There are a number of structures in and around the knee joint that can cause pain and the following questions will help identify which one may be affecting you:

(click on the individual terms  in the text or on the right for more information)

1: Where is the pain?

One of the most common presenting knee complaints is at the front of the knee around or under the knee- cap and is termed patellofemoral pain, however pain beneath the knee- cap into the shin can be due to patellar tendinopathy. Fat pad impingement also causes pain in this area but discomfort tends to be located slightly more to the outside of the knee. One of the most common running injuries is along the outside border of the knee joint and lower thigh, this is iliotibial band friction syndrome. Pain on either side of the knee can also occur following damage to the major ligaments of the knee (ligament sprains and tears).
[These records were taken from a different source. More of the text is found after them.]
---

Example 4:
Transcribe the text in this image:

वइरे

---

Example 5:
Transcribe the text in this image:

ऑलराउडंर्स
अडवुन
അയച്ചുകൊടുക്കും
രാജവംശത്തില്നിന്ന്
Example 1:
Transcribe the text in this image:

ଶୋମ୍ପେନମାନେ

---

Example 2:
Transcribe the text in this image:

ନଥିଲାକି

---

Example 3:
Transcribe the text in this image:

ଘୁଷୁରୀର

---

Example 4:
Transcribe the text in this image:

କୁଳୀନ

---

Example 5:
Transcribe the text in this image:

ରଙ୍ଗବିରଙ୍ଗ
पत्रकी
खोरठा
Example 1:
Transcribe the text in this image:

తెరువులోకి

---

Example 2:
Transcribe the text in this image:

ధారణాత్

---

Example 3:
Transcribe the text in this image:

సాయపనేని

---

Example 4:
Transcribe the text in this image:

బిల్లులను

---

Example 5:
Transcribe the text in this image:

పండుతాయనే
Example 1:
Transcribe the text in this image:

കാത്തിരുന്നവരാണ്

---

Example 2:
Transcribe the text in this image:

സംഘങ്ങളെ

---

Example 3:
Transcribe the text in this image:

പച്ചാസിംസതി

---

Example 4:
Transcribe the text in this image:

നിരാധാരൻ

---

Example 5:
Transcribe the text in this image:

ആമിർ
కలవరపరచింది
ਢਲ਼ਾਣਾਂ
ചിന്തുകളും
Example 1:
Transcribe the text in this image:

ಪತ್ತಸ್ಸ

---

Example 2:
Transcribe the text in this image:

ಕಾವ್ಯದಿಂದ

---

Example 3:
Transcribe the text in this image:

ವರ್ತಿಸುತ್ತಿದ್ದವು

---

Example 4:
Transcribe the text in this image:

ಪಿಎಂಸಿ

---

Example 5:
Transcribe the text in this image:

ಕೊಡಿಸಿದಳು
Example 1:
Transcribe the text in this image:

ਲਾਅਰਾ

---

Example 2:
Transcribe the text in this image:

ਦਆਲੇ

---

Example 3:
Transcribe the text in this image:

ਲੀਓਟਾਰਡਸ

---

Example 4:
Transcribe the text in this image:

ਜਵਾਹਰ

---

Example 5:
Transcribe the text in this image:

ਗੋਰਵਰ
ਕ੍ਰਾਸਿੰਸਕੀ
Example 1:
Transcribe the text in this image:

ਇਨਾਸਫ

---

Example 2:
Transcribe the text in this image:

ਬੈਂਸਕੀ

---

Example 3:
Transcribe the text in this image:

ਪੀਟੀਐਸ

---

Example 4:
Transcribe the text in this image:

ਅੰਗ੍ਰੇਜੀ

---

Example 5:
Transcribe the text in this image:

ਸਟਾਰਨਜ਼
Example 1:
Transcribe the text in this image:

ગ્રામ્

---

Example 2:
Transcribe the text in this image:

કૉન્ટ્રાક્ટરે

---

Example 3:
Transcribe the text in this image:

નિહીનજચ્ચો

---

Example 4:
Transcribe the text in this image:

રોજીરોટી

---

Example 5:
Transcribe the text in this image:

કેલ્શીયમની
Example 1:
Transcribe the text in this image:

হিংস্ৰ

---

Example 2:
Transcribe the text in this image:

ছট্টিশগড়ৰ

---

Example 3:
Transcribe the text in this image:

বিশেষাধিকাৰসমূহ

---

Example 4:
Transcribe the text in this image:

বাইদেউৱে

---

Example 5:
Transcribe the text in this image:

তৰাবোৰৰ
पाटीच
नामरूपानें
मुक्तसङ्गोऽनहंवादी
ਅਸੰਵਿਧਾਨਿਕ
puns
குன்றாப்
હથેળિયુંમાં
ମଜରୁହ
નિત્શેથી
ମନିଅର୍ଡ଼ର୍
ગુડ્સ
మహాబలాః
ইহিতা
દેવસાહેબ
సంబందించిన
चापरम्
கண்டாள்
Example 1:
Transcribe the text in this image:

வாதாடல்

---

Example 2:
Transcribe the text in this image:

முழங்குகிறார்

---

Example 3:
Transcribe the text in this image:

More diffuse pain that is difficult to pin- point but feels ‘deeper’ within the knee is often attributed to some form of joint pathology including meniscal tears and cartilage damage or osteoarthritis. Major traumas to the knee that effect multiple structures will also fall into this category e.g. ligament damage, fractures and cartilage injuries.

Patellofemoral pain
Patella tendinopathy/ Tendinitis / Jumper's Knee
Iliotibial band friction syndrome

2: How and when did the pain start?

Did you suffer a trauma to the knee i.e. a fall, tackle or sudden twist or hit? A sudden tear or pop following a trauma is considered a ligament tear ,(often the anterior cruciate ligament or ACL) unless proven otherwise. Twisting injuries also commonly account for meniscal tears. A more gradual onset of pain with sport or increased activity will be seen with patellofemoral pain, patella tendinopathy and iliotibial band friction syndrome.

Ligament sprains and tears
Meniscal tears and cartilage damage

3: What type of pain are you getting?

Sharp, stabbing pain is more frequently described with traumas to the affected joint, ligaments (ligament tears) or surrounding muscles. Iliotibial band friction syndrome can also cause a sharp, stinging pain  at its worst and will often lead to runners having to stop and walk. A dull, tooth ache or throbbing pain in a very general sense is attributed to overuse injuries effecting tendons e.g patella tendinopathy or soft tissues but will also occur with joint instability (after a trauma has been sustained and the acute injury has settled) following ligament damage. Pins and needles, zinging or numbness are signs of nerve irritation and this can be a problem locally (around the knee) or from a different source e.g. the lower back.